After internal power struggles in the ruling circles, he was abandoned by the Communist Party last year. Subsequently, a Hong Kong source exposed that the Chinese government had confiscated more than RMB100 billion (around $17.5 billion) in assets from Zhou and his close confidants.

Instead of helping the poor to “achieve common prosperity”, those who have been allowed to get rich first are more willing to give a big slice of cake to powerful party officials such as Zhou. In return, the officials implement economic policies that favour the bosses, ignore the appeals from the poor and direct the forces of state violence to repress the revolts of workers and peasants.

On 2 August, a grievous dust explosion occurred in a metal products factory in Kunshan, killing more than 70 workers. The company had refused to install de-dusting equipment – a refusal indulged by the government’s supervisory institutions.

Disgustingly, the local government has an advertising slogan that says, literally: “The people of Kunshan welcome your investments; the higher your exploitation rates are, the more delighted we shall be.” In this slogan lies the cause of China’s rising inequality.

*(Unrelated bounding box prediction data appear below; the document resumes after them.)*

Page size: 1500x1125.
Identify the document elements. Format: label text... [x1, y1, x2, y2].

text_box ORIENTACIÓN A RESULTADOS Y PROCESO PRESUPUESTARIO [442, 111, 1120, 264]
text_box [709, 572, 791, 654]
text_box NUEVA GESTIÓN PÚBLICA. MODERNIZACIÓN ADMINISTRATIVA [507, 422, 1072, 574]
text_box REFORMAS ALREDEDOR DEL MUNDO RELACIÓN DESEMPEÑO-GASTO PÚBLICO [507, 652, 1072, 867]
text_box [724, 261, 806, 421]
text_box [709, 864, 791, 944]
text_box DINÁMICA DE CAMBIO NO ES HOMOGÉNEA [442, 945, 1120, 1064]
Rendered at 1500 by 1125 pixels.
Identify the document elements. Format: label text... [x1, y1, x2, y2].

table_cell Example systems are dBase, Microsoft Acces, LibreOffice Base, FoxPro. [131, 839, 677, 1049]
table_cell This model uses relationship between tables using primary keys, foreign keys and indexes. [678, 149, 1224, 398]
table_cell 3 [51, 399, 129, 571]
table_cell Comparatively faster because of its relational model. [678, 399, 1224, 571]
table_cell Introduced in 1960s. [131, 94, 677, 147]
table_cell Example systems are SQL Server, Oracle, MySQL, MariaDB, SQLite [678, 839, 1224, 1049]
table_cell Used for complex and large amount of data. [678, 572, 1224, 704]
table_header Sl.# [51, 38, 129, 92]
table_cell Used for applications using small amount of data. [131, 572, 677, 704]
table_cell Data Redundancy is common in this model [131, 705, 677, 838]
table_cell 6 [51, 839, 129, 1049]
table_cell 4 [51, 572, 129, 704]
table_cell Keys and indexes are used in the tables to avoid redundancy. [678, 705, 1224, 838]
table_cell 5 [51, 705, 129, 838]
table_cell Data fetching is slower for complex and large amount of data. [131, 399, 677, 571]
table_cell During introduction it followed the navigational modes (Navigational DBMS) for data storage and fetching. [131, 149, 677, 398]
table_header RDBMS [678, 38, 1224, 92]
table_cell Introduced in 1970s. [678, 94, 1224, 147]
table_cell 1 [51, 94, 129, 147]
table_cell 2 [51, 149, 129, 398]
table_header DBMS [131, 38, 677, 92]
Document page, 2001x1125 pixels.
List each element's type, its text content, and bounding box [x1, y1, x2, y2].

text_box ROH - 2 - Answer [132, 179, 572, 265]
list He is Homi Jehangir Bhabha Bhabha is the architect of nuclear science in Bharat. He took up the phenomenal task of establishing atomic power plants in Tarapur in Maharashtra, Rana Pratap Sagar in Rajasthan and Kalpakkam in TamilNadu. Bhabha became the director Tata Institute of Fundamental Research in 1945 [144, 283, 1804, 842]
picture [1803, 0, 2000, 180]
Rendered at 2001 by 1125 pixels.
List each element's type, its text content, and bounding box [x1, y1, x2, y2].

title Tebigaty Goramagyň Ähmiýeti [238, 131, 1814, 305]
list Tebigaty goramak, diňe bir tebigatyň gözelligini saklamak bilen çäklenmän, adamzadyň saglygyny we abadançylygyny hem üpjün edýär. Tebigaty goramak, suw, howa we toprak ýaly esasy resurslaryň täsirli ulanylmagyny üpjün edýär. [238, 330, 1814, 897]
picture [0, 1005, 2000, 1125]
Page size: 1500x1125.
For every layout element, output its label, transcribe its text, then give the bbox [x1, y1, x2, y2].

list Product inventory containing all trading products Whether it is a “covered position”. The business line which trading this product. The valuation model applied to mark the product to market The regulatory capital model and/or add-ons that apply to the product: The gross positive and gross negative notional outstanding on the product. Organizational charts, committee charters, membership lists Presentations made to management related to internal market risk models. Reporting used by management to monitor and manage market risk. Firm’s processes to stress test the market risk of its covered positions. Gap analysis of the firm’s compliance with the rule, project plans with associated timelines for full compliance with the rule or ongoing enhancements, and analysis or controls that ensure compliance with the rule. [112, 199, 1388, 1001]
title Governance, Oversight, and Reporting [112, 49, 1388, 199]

Having grown up in the city, I have little first-hand knowledge of China’s rural areas. However, the poverty of the rural population is one of the most important factors contributing to inequality.

Research conducted by Wuhan University sociologist Liu Yanwu highlights a shocking picture of life for the rural poor. In some villages investigated by Liu’s team, more than 30 percent of the deaths of elderly people are the result of suicide. They do not want to become economic burdens on their children, who usually are migrant workers in the cities.

The recently established rural pension system provides only a pitiful monthly payment of RMB55 (less than $10). Once struck by serious illness, the elderly rural poor normally cannot afford medical treatment. Suffering from the illnesses and unwillingness to bother their struggling children make suicide seem the only solution in many cases.

Such devastating inequality inevitably breeds desperate resistance. That’s why there have been massive factory strikes of up to 50,000 workers, riot-like environmental protests lasting for days and battles between militarised police and villagers armed only with shovels.

Many of the poor in China have realised that neither the rich nor the government will help them to achieve common prosperity. Thus the only way to make their lives better is through collective struggle.